[Extract provided]

Argued Oct. 28, 1982.
Decided Dec. 30, 1982.
Rehearing Denied Jan. 26, 1983.
Robert Stern, Mayer, Brown & Platt, Chicago, Ill., for plaintiff-appellant.
Thomas R. Juettner, Gary, Juettner & Pyle, Chicago, Ill., for defendant-appellee.
Before BAUER and POSNER, Circuit Judges, and SWYGERT, Senior Circuit Judge.
POSNER, Circuit Judge.
This case began in 1976 when the appellant, Exxon Corporation, filed a three-count complaint against the appellee, Exxene Corporation. Count I charged that Exxene had deprived Exxon of its exclusive right to use the trademark "EXXON," thereby violating sections 33(a) and 35 of the Lanham Act, 15 U.S.C. Secs. 1115(a), 1117. Count II charged that Exxene had also violated section 43(a) of the Lanham Act, 15 U.S.C. Sec. 1125(a), which forbids the use of "a false designation of origin, or any false description or representation ...." Count III charged Exxene with having violated Ill.Rev.Stat.1981, ch. 140, Sec. 15, which forbids "subsequent use by another of the same or any similar mark, [or] trade name, ... if there exists a likelihood of ... dilution of the distinctive quality of the mark, [or] trade name, ... notwithstanding the absence of competition between the parties or of confusion as to the source of goods or services ...." Thus, Counts I and II charged trademark infringement and unfair competition in violation of federal law, and Count III, a pendent count, charged dilution in violation of state law.

[/Extract provided]
[Excerpted data]

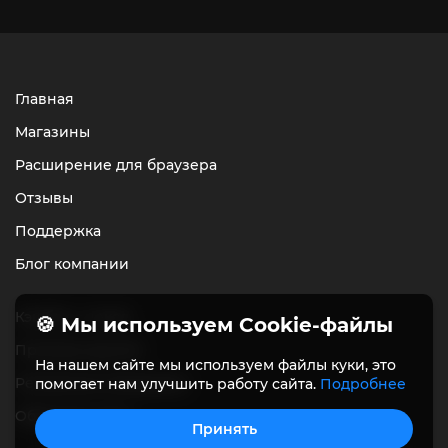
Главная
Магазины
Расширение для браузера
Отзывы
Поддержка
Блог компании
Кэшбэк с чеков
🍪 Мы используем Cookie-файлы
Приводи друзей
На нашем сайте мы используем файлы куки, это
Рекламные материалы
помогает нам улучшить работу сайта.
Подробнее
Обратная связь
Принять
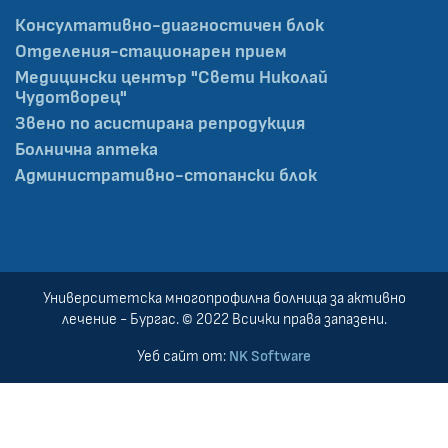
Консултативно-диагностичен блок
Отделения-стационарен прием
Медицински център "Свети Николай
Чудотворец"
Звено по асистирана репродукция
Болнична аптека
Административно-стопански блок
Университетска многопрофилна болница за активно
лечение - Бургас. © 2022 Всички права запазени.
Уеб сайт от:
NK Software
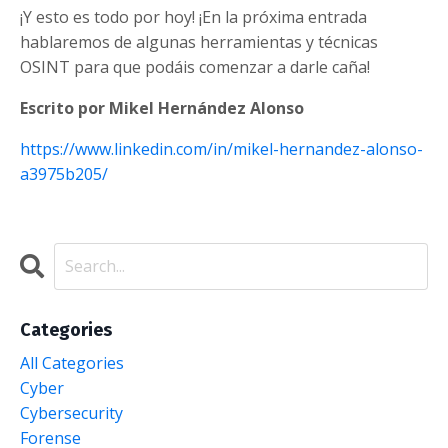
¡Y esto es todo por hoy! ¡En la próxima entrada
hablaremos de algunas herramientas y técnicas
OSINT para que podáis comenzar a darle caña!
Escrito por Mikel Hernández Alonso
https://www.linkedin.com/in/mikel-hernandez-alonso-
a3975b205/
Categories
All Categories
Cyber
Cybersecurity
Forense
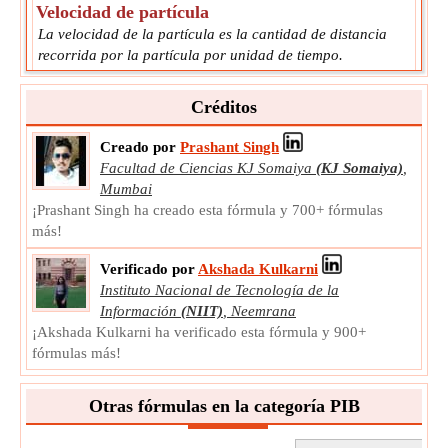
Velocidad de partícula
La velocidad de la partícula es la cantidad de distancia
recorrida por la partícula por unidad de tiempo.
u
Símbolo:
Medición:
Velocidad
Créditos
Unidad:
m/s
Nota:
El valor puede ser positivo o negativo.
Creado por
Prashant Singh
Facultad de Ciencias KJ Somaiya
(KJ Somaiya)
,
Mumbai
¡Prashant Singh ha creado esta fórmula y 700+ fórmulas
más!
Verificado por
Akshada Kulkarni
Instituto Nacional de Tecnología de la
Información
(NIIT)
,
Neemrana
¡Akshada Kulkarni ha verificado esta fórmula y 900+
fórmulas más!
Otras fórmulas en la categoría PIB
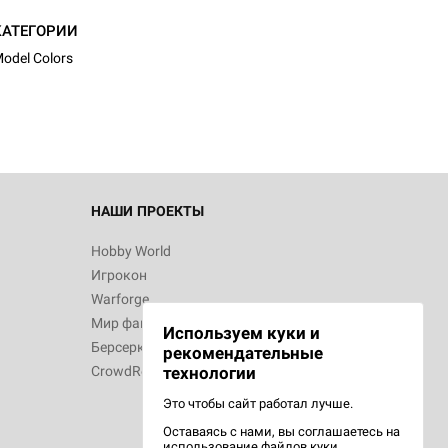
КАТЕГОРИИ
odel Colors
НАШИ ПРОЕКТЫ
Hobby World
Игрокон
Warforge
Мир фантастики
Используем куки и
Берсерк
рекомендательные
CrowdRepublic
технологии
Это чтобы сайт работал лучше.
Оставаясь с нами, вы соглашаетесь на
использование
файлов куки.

[/Excerpted data]
[Excerpted data]

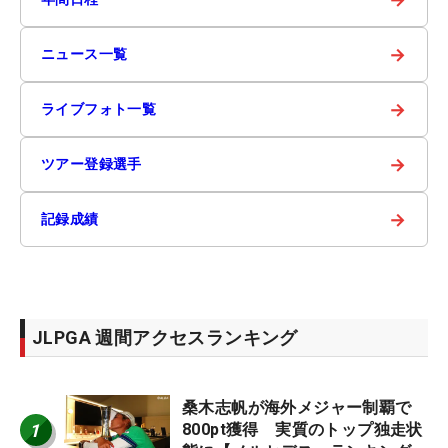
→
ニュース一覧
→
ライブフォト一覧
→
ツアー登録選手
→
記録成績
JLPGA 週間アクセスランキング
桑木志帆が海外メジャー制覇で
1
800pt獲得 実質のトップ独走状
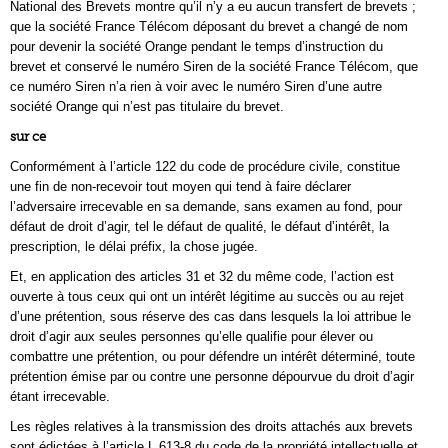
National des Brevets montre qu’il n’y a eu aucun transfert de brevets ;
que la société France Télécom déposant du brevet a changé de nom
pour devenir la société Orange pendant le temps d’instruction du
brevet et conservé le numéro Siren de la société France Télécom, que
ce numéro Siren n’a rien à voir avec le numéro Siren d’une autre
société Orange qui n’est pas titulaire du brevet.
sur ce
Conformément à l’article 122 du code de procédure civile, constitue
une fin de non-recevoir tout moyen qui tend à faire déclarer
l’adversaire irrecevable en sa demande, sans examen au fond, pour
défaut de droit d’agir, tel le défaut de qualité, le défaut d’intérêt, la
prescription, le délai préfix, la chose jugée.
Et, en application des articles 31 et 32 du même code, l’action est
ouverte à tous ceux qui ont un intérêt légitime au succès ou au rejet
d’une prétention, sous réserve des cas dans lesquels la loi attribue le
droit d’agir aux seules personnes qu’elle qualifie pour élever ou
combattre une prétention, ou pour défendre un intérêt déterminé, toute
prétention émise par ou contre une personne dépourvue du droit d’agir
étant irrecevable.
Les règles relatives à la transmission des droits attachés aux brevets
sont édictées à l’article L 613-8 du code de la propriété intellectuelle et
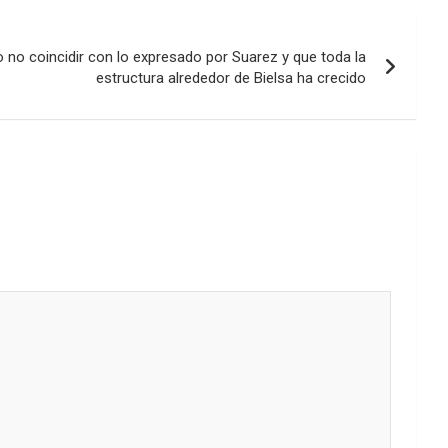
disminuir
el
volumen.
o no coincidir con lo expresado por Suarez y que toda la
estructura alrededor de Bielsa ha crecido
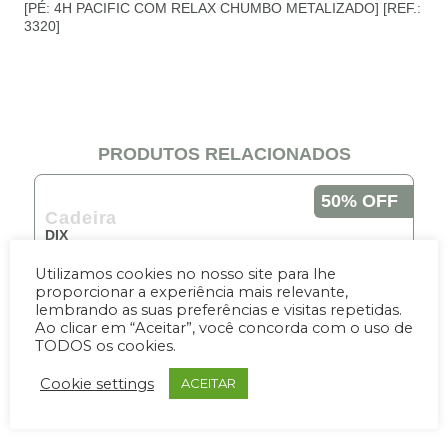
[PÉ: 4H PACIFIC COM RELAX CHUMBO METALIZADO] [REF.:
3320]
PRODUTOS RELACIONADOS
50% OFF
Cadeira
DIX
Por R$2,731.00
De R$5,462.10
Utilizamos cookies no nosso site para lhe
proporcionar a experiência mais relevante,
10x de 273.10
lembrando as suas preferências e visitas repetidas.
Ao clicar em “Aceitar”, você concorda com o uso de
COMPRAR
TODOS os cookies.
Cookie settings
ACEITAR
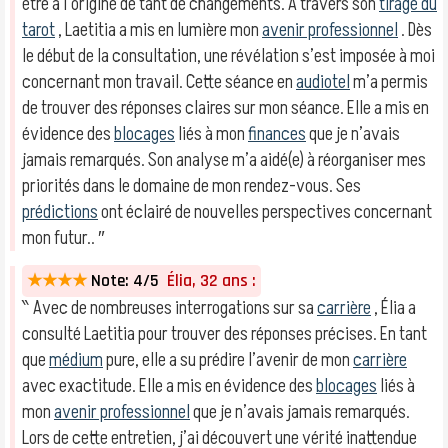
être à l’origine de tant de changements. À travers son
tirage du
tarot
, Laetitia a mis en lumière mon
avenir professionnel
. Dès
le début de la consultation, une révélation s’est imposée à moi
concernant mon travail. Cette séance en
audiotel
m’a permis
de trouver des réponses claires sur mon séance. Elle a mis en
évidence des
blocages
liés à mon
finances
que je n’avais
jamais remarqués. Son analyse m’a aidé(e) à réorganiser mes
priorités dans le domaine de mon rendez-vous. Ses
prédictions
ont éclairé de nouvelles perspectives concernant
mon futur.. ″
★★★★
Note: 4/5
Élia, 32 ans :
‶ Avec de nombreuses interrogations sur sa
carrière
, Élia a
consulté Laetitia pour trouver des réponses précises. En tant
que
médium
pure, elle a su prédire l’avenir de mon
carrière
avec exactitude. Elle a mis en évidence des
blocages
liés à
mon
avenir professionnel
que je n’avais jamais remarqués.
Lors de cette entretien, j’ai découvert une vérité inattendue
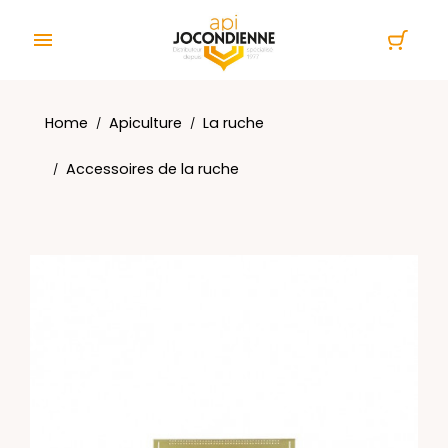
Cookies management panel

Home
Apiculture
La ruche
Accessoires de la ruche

[/Excerpted data]

# [What this exercise asks]
1: Can you repeat the court opinion excerpt about Exxon's case against Exxene word for word?
2: Could you reproduce, word for word, only the lines of the records from the line with "Velocidad de partícula" up to and including the line with "Otras fórmulas en la categoría PIB"?

# [Solutions by task]
1:
Argued Oct. 28, 1982.
Decided Dec. 30, 1982.
Rehearing Denied Jan. 26, 1983.
Robert Stern, Mayer, Brown & Platt, Chicago, Ill., for plaintiff-appellant.
Thomas R. Juettner, Gary, Juettner & Pyle, Chicago, Ill., for defendant-appellee.
Before BAUER and POSNER, Circuit Judges, and SWYGERT, Senior Circuit Judge.
POSNER, Circuit Judge.
This case began in 1976 when the appellant, Exxon Corporation, filed a three-count complaint against the appellee, Exxene Corporation. Count I charged that Exxene had deprived Exxon of its exclusive right to use the trademark "EXXON," thereby violating sections 33(a) and 35 of the Lanham Act, 15 U.S.C. Secs. 1115(a), 1117. Count II charged that Exxene had also violated section 43(a) of the Lanham Act, 15 U.S.C. Sec. 1125(a), which forbids the use of "a false designation of origin, or any false description or representation ...." Count III charged Exxene with having violated Ill.Rev.Stat.1981, ch. 140, Sec. 15, which forbids "subsequent use by another of the same or any similar mark, [or] trade name, ... if there exists a likelihood of ... dilution of the distinctive quality of the mark, [or] trade name, ... notwithstanding the absence of competition between the parties or of confusion as to the source of goods or services ...." Thus, Counts I and II charged trademark infringement and unfair competition in violation of federal law, and Count III, a pendent count, charged dilution in violation of state law.

2:
Velocidad de partícula
La velocidad de la partícula es la cantidad de distancia
recorrida por la partícula por unidad de tiempo.
u
Símbolo:
Medición:
Velocidad
Créditos
Unidad:
m/s
Nota:
El valor puede ser positivo o negativo.
Creado por
Prashant Singh
Facultad de Ciencias KJ Somaiya
(KJ Somaiya)
,
Mumbai
¡Prashant Singh ha creado esta fórmula y 700+ fórmulas
más!
Verificado por
Akshada Kulkarni
Instituto Nacional de Tecnología de la
Información
(NIIT)
,
Neemrana
¡Akshada Kulkarni ha verificado esta fórmula y 900+
fórmulas más!
Otras fórmulas en la categoría PIB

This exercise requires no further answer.